Ein besonderes Kapitel ist die Gewalt, vor allem sexualisierte Gewalt, die Frauen in Kriegen erleiden. Soldaten oder bewaffnete Milizen nutzen ihre Macht und den Zusammenbruch rechtsstaatlicher Kontrolle aus, um auf grausamste Weise Frauen in ihrer Integrität zu zerstören und den Staat als schützende Instanz zu erschüttern. Strafverfolgung müssen sie meist nicht fürchten. Aber auch unabhängig von unmittelbaren Kampfhandlungen sind Frauen in Kriegs- und Krisengebieten permanent der Gefahr ausgesetzt. Seit Jahrtausenden gibt es diese Kriegsgewalt gegen Frauen.

Oft kämpfen sie jahrzehntelang um die Anerkennung ihres Leids, wie zehntausende sogenannter „Trostfrauen“ (welch ein schrecklich verharmlosendes Wort!), die während des Zweiten Weltkriegs in japanische Kriegsbordelle verschleppt wurden. Erst allmählich entwickelt sich ein öffentliches Bewusstsein dafür. Auch in den aktuellen Kriegen und bei Terroranschlägen sind Frauen besonders von Gewalt betroffen. Es ist ein Erfolg der weltweiten Frauenrechtsbewegung, dass diese Gewalt gegen Frauen mittlerweile thematisiert, enttabuisiert und ernst genommen wird und internationale Reaktionen hervorruft.

Auch deshalb sind Gottesdienste wie dieser so wichtig – und ich danke allen Frauen, die ihn mit so viel Klugheit und Intensität vorbereitet haben. Denn hier ist ein Ort, an dem wir, inmitten von Krieg und Gewalt, damit beginnen, unsere Schritte auf den Weg des Friedens zu lenken.

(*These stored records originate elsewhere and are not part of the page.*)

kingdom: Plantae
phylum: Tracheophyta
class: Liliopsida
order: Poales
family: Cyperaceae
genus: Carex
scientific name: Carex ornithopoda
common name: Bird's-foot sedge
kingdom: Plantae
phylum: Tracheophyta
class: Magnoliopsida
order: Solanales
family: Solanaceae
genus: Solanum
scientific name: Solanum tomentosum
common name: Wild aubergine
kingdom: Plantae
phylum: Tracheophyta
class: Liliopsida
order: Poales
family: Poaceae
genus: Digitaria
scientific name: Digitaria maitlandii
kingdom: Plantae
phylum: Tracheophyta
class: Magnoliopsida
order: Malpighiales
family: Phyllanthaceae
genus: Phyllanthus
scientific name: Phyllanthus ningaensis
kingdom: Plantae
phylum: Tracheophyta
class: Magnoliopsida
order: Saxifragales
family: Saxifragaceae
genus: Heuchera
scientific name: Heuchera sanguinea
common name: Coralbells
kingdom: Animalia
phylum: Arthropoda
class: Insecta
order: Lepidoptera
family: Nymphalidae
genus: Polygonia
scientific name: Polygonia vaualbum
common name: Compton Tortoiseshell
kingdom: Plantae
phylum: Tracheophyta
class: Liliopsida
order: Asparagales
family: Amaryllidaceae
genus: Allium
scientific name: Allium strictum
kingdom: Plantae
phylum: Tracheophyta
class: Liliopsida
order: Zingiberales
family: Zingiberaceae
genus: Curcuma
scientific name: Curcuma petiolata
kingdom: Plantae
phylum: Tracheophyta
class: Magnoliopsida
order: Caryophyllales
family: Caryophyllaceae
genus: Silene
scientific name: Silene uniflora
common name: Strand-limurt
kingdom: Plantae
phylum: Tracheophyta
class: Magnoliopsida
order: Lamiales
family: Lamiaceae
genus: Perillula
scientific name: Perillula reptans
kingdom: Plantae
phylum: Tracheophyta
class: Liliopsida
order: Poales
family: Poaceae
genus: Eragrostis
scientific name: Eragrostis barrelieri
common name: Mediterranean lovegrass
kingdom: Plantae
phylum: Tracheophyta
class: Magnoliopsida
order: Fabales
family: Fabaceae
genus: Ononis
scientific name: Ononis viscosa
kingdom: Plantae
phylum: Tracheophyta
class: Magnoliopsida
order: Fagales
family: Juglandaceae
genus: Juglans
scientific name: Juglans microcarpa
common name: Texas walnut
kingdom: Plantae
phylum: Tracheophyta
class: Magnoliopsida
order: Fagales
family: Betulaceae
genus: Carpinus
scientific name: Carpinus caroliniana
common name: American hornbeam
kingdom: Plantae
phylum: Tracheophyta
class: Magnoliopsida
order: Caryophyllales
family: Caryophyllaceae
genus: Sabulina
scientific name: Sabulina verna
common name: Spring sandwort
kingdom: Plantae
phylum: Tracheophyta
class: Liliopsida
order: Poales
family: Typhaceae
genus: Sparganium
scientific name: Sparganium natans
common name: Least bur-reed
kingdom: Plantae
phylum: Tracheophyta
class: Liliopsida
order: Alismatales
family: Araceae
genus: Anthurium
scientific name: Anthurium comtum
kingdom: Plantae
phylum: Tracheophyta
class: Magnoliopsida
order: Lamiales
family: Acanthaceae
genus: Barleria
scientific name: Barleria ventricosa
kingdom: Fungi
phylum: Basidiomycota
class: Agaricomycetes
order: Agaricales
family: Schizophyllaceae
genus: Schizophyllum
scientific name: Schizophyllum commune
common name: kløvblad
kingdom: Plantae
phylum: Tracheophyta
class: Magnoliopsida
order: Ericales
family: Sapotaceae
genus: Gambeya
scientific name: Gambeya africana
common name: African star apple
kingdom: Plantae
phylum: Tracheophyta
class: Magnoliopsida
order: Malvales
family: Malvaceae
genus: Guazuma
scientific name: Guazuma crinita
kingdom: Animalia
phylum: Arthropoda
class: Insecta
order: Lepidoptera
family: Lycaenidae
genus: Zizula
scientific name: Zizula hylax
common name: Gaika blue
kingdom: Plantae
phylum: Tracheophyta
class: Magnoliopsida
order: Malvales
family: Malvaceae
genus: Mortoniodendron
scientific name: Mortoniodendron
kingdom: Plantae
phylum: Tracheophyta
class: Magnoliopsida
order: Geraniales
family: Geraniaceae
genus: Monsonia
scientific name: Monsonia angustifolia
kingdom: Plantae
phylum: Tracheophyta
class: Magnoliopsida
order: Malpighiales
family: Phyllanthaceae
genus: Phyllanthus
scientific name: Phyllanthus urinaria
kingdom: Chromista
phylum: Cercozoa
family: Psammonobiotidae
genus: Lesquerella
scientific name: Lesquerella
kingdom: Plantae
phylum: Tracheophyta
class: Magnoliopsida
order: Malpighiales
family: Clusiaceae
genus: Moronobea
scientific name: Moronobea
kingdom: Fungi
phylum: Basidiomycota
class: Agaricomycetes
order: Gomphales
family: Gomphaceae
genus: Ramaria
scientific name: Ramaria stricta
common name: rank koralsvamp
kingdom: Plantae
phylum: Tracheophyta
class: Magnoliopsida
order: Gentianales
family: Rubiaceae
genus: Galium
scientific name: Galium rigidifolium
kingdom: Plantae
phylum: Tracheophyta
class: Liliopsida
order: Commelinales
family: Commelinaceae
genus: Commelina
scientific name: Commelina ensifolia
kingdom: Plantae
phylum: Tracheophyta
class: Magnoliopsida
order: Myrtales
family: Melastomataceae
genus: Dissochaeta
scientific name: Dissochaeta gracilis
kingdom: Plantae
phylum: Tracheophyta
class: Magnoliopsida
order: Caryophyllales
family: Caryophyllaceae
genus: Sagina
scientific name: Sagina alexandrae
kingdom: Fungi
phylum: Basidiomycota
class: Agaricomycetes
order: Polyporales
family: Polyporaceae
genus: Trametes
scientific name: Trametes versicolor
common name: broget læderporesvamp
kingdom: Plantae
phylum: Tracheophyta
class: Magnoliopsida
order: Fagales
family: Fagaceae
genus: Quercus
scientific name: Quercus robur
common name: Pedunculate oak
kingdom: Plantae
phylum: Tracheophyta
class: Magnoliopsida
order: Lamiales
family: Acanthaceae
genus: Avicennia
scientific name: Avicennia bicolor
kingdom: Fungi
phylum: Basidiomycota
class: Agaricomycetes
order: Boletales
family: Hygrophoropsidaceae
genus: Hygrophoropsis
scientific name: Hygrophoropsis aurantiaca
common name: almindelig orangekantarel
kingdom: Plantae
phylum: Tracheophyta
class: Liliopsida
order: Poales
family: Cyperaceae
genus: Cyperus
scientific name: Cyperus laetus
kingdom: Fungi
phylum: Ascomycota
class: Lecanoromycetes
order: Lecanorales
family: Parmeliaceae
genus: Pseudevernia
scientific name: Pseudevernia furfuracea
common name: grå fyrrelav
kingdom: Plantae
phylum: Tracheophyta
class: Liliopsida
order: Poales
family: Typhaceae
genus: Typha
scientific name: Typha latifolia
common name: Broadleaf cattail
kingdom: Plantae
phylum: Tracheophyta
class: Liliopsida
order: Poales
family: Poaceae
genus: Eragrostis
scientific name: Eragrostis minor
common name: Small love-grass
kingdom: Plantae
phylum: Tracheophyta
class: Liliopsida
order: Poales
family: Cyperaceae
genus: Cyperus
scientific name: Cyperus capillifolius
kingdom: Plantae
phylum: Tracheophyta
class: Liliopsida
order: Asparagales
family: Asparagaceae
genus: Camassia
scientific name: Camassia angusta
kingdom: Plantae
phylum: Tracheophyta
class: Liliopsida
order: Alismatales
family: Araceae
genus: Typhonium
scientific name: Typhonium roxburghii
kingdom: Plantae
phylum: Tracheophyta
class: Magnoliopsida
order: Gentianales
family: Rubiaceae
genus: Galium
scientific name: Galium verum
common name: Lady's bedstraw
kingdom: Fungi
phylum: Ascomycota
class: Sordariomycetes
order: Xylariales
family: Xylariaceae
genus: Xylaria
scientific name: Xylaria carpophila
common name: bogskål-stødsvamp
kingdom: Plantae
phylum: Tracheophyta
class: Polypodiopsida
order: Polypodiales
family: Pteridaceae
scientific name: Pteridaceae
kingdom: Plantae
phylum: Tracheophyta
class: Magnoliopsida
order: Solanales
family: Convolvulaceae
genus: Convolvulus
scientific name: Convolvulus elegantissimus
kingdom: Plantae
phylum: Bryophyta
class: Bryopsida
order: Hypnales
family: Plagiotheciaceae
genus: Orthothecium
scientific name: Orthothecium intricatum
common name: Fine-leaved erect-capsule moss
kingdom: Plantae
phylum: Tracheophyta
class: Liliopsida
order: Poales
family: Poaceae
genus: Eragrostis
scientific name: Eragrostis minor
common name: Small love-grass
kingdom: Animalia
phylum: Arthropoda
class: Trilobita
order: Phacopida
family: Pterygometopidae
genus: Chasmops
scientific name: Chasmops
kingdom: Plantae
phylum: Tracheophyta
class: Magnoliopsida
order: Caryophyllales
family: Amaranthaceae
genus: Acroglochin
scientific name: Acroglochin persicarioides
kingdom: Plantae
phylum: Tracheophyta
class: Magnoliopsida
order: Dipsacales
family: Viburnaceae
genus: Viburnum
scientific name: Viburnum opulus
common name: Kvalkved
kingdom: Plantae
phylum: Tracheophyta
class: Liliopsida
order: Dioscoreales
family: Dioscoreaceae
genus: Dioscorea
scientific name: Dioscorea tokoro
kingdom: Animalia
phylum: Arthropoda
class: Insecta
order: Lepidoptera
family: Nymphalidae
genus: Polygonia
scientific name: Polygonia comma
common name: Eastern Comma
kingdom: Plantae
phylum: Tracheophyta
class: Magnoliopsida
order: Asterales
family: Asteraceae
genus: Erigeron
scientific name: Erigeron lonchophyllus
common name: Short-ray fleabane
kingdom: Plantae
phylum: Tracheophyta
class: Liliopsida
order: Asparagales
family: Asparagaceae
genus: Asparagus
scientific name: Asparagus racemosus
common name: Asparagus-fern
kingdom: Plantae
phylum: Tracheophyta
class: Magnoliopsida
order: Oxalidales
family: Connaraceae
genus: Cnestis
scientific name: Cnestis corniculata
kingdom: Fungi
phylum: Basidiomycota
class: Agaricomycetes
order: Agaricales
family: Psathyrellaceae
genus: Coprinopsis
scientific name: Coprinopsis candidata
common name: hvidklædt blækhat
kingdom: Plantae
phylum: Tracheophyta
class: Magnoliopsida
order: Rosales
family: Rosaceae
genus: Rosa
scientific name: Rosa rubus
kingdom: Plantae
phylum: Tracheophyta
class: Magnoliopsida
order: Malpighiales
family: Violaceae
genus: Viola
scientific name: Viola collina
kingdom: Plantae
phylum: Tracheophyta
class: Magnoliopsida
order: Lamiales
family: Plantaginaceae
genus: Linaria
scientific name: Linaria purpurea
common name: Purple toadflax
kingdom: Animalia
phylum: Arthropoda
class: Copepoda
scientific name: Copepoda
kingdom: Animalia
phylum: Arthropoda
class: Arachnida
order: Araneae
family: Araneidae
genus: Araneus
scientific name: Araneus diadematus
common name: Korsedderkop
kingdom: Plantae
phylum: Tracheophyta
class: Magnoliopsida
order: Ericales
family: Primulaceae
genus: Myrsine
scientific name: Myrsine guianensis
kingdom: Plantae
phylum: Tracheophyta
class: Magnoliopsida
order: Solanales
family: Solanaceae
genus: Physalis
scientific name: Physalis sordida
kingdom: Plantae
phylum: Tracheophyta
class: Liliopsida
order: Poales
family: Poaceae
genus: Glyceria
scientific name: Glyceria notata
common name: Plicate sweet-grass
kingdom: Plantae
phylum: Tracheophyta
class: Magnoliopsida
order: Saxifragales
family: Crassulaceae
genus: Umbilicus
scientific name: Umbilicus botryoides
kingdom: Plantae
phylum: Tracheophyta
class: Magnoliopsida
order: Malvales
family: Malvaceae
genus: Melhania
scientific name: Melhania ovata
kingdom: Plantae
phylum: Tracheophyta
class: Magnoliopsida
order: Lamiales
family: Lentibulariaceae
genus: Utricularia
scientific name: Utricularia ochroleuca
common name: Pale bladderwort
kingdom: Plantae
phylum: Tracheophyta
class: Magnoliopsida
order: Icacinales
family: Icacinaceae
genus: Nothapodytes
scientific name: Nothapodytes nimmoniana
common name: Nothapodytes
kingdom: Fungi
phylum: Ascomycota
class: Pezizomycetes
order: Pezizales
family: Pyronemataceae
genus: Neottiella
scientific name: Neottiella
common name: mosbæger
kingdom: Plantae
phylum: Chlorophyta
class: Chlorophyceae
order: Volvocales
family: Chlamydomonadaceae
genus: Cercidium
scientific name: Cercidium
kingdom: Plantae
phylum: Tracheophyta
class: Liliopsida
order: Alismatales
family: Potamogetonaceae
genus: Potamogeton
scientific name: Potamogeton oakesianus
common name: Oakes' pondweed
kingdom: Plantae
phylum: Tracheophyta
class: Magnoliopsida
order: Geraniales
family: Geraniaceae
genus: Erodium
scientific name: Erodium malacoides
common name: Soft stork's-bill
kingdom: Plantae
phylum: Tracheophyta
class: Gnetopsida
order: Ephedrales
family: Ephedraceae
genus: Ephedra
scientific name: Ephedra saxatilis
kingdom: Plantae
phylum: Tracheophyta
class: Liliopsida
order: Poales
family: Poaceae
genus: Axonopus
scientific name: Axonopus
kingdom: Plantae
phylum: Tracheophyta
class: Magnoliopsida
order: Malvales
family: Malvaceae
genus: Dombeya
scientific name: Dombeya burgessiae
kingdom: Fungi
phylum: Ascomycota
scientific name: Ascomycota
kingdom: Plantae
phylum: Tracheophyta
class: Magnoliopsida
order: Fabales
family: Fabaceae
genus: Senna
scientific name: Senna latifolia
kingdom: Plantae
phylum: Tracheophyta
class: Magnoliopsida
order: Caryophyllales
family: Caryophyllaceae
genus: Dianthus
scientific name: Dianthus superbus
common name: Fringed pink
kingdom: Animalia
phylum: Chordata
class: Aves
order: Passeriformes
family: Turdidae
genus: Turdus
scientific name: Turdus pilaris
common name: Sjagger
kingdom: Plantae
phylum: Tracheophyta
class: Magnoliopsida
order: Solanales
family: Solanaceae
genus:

Und dies gerade nicht unter Absehung des Leids, sondern genau in dessen Anerkennung. Wie sehr ist doch anzuerkennen, dass Frauen sich gerade machen, den Erniedrigungen die Stirn bieten und das Wort ergreifen.

Wie es jetzt übrigens auch geschieht, von betroffenen Menschen, die sexualisierte Gewalt in unseren Kirchen erlitten haben. Sie brechen das Schweigen. Richtig so! Es braucht Sprechräume dafür, klare Worte und die Auseinandersetzung damit, dass und wie Gewalt in unseren Kirchen geschehen konnte und bis heute kann. Leider.

Auch das beeindruckt mich an unserer Predigtgeschichte: Dass eine in Ohnmacht gefangene Frau sich selbstbestimmt das Recht herausnimmt, ihren Mund aufzumachen. Sie vertraut darauf, dass ihr Wort etwas verändern kann. Und wie es das tut! Gerade sie ist es – und nicht die Mächtigen – die Naaman zum Segen wird. Was für eine Umkehr. In der Friedensgeste Iiegt die eigentliche Macht.

Ich liebe das Subversive unseres Glaubens. Die Welt wird auf den Kopf gestellt. Aus oben wird unten, aus Macht wird Ohnmacht, aus Nebenrollen werden Hauptrollen. So auch sind es die Ratschläge von Naamans Bediensteten, die dazu führen, dass er Schwäche zeigt, dass er seine Rüstung ablegt und dass er deshalb wieder gesundet. Der Aussatz verschwindet weder durch militärische Stärke noch durch politisches Kalkül, nein: Naaman wird heil dadurch, dass er sich bedürftig zeigt, dass er Hilfe annimmt, dass er Mensch unter Menschen wird – ein Mitmensch.

Und so bedenken wir‘s nicht nur, wir feiern heute in dieser schwesterlichen Gemeinschaft eine Geschichte gegen die Ohnmacht, eine Geschichte gegen die Resignation und gegen das Gefühl, doch nichts ändern zu können. Eine Geschichte über das Vertrauen in die Kraft, die uns nicht verzagen lässt. Auch wenn wir die Probleme als übermächtig empfinden, wenn wir verzweifeln am Leid dieser Welt, wenn wir meinen, dass all unser Einsatz viel zu langsam viel zu wenig zu verändern scheint – unser Tun ist eben nicht vergeblich. Jeder Einsatz für den Frieden macht einen Unterschied, also: Lassen wir uns in Bewegung bringen. Nennen wir‘s beim Namen. So oft bedeutet ein mutmachendes Wort alles. Und manchmal verändert es sogar die Naamans dieser Welt. Dass sie verlernen Krieg zu führen und dem Frieden das Herz zu öffnen. Gottes Frieden, höher als alle Vernunft, bewahre unsere Herzen und Sinne in Christus Jesus. Amen.